WHAT THE TASK ASKS :: The output should be every line below that includes the word "کتاب".

***** ENTRIES PROVIDED

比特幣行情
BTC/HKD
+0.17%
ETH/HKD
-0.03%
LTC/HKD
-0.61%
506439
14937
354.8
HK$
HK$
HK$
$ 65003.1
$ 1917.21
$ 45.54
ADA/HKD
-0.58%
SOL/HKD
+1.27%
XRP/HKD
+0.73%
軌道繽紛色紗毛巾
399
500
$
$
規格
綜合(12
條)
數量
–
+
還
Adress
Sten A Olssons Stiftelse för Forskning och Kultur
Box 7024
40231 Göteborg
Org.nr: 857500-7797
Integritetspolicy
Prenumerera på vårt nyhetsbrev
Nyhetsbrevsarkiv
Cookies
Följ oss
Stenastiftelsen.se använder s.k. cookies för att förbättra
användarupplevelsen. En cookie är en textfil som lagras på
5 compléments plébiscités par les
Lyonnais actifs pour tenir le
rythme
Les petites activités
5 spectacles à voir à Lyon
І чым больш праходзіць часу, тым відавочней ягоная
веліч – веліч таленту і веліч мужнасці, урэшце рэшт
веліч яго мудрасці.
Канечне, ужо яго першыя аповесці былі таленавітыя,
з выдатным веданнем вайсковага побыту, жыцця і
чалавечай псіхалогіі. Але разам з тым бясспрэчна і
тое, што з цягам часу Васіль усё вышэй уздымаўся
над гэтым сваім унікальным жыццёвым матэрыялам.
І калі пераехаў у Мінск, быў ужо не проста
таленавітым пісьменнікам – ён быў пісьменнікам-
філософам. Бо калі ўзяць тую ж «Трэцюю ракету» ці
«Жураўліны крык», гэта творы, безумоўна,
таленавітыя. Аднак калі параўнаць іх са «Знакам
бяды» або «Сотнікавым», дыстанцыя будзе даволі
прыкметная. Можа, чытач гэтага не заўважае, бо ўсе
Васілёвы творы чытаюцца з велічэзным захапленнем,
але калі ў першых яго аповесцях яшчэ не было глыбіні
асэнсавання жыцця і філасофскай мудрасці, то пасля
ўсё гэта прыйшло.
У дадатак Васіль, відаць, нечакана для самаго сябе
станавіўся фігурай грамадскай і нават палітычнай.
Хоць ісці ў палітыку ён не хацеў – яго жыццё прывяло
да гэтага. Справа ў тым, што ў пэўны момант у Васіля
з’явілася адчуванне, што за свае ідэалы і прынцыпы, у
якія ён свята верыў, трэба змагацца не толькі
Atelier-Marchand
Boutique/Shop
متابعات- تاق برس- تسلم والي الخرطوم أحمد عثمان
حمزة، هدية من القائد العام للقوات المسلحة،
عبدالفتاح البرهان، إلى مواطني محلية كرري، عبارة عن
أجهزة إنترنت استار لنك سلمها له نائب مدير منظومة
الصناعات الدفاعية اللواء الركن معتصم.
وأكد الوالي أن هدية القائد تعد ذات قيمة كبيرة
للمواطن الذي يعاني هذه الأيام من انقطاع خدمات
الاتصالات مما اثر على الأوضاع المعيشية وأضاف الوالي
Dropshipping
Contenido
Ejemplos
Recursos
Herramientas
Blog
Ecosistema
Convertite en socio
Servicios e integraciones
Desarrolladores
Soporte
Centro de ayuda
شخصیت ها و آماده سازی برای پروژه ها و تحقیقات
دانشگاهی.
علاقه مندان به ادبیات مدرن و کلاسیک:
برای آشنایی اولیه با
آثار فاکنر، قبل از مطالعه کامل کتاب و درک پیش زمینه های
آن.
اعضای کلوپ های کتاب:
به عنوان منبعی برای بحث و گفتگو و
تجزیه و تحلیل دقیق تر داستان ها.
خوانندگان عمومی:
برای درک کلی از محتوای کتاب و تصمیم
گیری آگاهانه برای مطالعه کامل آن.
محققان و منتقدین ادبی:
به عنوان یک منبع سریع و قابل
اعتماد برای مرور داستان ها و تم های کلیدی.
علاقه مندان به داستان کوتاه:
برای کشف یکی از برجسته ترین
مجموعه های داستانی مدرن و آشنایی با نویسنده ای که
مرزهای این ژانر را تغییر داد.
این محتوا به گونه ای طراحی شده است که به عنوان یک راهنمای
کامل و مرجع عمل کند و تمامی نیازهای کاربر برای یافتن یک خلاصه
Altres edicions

**********

RESPONSE TO THIS EXERCISE ::
آثار فاکنر، قبل از مطالعه کامل کتاب و درک پیش زمینه های
اعضای کلوپ های کتاب:
برای درک کلی از محتوای کتاب و تصمیم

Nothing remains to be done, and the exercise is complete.